Stadtbezirk 01 Altstadt-Lehel, München, Bayern, Deutschland (48.143648049999996, 11.589578888860586)
Stadtbezirk 02 Ludwigsvorstadt-Isarvorstadt, München, Bayern, Deutschland (48.130722250000005, 11.566525978684702)
Stadtbezirk 03 Maxvorstadt, München, Bayern, Deutschland (48.1465704, 11.5714445)
Stadtbezirk 04 Schwabing-West, München, Bayern, Deutschland (48.166354049999995, 11.566190844059609)
Stadtbezirk 05 Au-Haidhausen, München, Bayern, Deutschland (48.130273849999995, 11.59833361534854)
Stadtbezirk 06 Sendling, München, Bayern, 81371, Deutschland (48.1159214, 11.54838668124458)
Stadtbezirk 07 Sendling-Westpark, München, Bayern, Deutschland (48.11803085, 11.519332770284128)
Stadtbezirk 08 Schwanthalerhöhe, München, Bayern, 80339, Deutschland (48.13458915, 11.538012925336673)
Stadtbezirk 09 Neuhausen-Nymphenburg, München, Bayern, Deutschland (48.1566258, 11.518015570976043)
Stadtbezirk 10 Moosach, München, Bayern, Deutschland (48.1854255, 11.515593609710727)
Stadtbezirk 11 Milberts

Create the final data frame by adding the coordinates

In [25]:
df['district_coord'] = coords
df[['Latitude', 'Longitude']] = df['district_coord'].apply(pd.Series)
df.drop(['district_coord'], axis=1, inplace=True)
df

Unnamed: 0,No.,district,area,population,Search term,Latitude,Longitude
0,1,Altstadt-Lehel,315,21.1,Stadtbezirk 01 Altstadt-Lehel,48.143648,11.589579
1,2,Ludwigsvorstadt-Isarvorstadt,440,51.644,Stadtbezirk 02 Ludwigsvorstadt-Isarvorstadt,48.130722,11.566526
2,3,Maxvorstadt,430,51.402,Stadtbezirk 03 Maxvorstadt,48.14657,11.571445
3,4,Schwabing-West,436,68.527,Stadtbezirk 04 Schwabing-West,48.166354,11.566191
4,5,Au-Haidhausen,422,61.356,Stadtbezirk 05 Au-Haidhausen,48.130274,11.598334
5,6,Sendling,394,40.983,Stadtbezirk 06 Sendling,48.115921,11.548387
6,7,Sendling-Westpark,781,59.643,Stadtbezirk 07 Sendling-Westpark,48.118031,11.519333
7,8,Schwanthalerhöhe,207,29.743,Stadtbezirk 08 Schwanthalerhöhe,48.134589,11.538013
8,9,Neuhausen-Nymphenburg,1291,98.814,Stadtbezirk 09 Neuhausen-Nymphenburg,48.156626,11.518016
9,10,Moosach,1109,54.223,Stadtbezirk 10 Moosach,48.185426,11.515594


### Conclusions
The initial data frame was created with the distrcit names and corresponding coordinates.
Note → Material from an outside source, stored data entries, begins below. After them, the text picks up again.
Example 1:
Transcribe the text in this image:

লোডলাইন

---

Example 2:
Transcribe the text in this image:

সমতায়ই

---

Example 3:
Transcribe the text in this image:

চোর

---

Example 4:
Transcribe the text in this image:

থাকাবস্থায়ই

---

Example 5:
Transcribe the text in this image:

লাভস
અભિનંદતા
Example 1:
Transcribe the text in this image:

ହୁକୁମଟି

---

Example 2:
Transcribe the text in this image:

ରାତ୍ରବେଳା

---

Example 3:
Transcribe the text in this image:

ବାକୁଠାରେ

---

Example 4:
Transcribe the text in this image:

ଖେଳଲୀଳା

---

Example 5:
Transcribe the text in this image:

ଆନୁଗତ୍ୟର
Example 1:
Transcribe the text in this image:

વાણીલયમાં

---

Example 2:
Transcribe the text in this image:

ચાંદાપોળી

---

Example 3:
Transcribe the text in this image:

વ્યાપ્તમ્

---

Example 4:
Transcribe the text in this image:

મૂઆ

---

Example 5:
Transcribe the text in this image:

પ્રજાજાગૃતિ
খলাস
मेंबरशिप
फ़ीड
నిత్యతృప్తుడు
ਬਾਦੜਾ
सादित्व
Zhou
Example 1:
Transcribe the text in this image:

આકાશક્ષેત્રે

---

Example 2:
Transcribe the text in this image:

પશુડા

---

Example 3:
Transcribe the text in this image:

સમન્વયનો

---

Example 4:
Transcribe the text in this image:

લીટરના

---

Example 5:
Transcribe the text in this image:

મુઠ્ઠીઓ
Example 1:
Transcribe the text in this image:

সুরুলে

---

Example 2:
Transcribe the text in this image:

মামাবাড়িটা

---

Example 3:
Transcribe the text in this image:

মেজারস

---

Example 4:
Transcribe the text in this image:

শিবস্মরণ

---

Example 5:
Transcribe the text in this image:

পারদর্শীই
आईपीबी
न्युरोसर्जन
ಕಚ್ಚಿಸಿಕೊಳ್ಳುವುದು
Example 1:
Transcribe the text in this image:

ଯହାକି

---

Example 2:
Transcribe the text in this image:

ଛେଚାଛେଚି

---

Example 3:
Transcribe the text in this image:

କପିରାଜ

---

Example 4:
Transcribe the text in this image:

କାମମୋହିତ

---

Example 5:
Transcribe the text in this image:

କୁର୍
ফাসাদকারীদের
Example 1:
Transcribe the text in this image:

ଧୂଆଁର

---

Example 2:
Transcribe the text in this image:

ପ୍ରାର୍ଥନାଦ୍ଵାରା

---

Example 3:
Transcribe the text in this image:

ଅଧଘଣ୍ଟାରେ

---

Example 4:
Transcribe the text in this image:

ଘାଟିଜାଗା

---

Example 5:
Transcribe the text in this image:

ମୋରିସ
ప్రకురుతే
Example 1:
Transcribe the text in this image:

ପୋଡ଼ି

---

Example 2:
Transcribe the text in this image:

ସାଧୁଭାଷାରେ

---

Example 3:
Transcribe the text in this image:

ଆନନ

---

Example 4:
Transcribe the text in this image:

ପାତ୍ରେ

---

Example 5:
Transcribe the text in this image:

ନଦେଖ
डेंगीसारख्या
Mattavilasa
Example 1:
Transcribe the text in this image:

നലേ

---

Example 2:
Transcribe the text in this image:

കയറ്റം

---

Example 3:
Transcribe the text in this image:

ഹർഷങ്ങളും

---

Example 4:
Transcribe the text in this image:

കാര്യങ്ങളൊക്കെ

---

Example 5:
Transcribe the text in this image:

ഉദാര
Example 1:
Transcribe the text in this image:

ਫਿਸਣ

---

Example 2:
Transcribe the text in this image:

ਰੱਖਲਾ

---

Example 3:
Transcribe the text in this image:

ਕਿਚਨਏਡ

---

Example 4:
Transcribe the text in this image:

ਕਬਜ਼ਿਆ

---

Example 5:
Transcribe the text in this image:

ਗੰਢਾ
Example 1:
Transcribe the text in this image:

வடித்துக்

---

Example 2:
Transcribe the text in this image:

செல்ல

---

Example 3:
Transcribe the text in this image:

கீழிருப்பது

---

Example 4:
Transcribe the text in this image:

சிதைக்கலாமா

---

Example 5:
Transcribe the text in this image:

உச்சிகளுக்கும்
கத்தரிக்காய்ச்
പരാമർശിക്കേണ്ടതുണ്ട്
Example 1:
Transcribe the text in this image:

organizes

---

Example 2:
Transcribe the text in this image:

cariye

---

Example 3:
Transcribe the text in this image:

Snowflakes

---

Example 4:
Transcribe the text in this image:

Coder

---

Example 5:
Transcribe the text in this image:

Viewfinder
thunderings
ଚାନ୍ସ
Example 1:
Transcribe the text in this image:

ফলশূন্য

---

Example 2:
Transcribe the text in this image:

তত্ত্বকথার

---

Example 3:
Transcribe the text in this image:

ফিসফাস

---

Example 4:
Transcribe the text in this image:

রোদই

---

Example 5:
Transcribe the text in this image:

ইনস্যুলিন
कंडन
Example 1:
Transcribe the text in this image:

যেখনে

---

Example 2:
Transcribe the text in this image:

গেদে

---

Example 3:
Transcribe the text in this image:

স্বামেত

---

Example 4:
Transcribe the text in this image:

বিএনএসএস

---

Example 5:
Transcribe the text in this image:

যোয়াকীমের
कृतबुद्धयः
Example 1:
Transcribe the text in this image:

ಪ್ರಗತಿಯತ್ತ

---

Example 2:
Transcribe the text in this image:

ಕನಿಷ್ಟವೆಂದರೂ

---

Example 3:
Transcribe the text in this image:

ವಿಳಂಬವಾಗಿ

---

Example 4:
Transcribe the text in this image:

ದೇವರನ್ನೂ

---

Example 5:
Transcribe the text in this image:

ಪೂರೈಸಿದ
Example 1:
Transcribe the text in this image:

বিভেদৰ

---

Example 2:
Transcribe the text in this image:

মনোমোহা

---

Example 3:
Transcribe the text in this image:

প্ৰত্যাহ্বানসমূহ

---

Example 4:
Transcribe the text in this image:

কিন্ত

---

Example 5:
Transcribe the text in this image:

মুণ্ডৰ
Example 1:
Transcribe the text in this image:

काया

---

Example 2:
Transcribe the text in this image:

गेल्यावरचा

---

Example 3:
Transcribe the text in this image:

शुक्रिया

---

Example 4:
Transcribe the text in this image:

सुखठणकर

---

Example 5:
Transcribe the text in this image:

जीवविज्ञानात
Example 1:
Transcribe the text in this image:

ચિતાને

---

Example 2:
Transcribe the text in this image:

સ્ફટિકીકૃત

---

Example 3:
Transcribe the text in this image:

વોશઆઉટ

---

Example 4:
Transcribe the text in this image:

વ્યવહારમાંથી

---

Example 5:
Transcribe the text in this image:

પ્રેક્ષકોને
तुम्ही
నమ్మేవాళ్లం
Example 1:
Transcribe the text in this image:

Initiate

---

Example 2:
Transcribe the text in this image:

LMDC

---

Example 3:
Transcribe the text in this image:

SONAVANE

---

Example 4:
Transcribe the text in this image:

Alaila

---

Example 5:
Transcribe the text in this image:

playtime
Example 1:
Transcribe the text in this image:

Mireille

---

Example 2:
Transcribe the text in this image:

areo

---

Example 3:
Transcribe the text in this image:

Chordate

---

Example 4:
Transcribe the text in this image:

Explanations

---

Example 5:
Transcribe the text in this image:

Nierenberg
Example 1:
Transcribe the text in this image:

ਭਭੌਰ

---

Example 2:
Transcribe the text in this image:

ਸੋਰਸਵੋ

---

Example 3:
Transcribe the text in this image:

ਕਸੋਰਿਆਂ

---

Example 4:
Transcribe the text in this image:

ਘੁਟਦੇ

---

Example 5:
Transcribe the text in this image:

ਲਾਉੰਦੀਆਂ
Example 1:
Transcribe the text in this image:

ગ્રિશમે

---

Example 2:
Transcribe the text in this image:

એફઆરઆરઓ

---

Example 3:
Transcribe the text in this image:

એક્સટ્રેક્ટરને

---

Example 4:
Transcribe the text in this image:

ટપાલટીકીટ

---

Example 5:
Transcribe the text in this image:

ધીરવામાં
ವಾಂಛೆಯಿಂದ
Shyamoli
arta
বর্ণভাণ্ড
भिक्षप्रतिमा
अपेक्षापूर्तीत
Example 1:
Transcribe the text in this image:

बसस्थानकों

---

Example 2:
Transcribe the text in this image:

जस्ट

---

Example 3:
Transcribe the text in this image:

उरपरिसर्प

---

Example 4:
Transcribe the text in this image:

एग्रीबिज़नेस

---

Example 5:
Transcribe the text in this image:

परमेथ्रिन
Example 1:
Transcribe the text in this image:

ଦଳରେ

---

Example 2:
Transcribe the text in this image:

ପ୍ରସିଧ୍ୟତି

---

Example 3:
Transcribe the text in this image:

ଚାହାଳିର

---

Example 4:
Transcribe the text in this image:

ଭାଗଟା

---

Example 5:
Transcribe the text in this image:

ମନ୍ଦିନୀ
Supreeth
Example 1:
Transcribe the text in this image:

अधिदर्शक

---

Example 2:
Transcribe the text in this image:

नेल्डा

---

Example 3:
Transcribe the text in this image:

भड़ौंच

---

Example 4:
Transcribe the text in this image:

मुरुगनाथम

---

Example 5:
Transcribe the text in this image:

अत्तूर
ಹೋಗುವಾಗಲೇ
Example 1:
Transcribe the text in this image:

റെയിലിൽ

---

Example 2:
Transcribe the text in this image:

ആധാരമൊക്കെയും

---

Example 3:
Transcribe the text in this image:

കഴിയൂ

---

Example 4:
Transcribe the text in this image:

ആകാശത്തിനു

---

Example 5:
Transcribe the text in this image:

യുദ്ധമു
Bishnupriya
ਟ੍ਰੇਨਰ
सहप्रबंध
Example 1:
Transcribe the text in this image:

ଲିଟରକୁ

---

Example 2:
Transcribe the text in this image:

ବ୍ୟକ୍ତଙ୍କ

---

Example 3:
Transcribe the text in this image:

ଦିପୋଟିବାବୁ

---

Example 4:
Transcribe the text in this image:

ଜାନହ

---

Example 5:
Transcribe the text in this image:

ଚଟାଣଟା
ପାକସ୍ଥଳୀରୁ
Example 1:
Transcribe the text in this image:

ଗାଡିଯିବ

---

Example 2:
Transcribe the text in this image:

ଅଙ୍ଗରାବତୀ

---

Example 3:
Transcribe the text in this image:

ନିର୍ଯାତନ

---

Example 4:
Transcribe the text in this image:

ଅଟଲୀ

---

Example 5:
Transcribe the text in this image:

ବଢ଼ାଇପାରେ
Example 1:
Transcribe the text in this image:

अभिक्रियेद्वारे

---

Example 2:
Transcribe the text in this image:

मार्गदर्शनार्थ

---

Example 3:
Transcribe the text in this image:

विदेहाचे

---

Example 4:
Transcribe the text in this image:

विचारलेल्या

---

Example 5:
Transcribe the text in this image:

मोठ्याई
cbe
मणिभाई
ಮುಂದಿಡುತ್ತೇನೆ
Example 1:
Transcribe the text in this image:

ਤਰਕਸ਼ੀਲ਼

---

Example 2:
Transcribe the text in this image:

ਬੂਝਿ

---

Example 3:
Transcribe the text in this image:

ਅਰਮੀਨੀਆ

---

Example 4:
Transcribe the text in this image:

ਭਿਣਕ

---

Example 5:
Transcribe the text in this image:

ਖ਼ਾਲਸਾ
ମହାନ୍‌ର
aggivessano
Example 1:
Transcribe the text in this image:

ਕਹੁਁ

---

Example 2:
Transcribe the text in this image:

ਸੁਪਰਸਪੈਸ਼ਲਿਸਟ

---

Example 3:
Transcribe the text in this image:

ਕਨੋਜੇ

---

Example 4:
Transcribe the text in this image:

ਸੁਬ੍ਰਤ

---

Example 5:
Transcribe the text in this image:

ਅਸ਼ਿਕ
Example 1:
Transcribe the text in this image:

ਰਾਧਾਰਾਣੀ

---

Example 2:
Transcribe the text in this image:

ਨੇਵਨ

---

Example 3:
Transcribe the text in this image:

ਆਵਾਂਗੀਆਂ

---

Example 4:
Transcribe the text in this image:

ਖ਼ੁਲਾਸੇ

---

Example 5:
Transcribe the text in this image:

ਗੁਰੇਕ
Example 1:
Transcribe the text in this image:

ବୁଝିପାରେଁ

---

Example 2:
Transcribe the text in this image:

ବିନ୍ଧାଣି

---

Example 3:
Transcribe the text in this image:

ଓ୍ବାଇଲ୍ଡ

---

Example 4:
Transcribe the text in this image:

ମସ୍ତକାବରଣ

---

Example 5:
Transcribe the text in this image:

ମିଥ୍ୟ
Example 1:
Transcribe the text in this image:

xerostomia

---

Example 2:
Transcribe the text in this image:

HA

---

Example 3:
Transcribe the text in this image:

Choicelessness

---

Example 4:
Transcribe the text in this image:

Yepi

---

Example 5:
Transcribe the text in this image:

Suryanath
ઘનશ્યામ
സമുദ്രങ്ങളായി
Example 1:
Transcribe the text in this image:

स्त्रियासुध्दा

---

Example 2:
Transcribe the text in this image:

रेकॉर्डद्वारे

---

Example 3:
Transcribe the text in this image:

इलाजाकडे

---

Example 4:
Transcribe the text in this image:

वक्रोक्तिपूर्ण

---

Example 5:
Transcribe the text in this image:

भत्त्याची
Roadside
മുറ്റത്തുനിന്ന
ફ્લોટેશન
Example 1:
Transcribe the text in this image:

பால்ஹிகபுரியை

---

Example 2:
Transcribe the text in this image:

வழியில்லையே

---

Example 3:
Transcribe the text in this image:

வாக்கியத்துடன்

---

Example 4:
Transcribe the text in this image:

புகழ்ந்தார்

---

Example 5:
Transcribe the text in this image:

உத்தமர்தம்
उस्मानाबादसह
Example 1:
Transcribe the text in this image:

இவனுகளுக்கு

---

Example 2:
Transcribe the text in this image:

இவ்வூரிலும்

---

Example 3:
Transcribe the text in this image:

In the following we will concentrate on the major business districts:
* Altstadt-Lehel
* Schwabing-West
* Au-Haidhausen
* Ludwigsvorstadt-Isarvorstadt
* Maxvorstadt

### Pitfalls
* The search term for the geocoder needs to have a specific format. Initially, just using the district name in the query, coordinates of some place within the district were returned. The latter was revealed by plotting the district coordinates in a map and manual cross-check on https://nominatim.openstreetmap.org/search.php
* The geocoder query may lead to timeout errors if the full list is passed. These errors could be circumvented by manually looping through the dataframe row by row.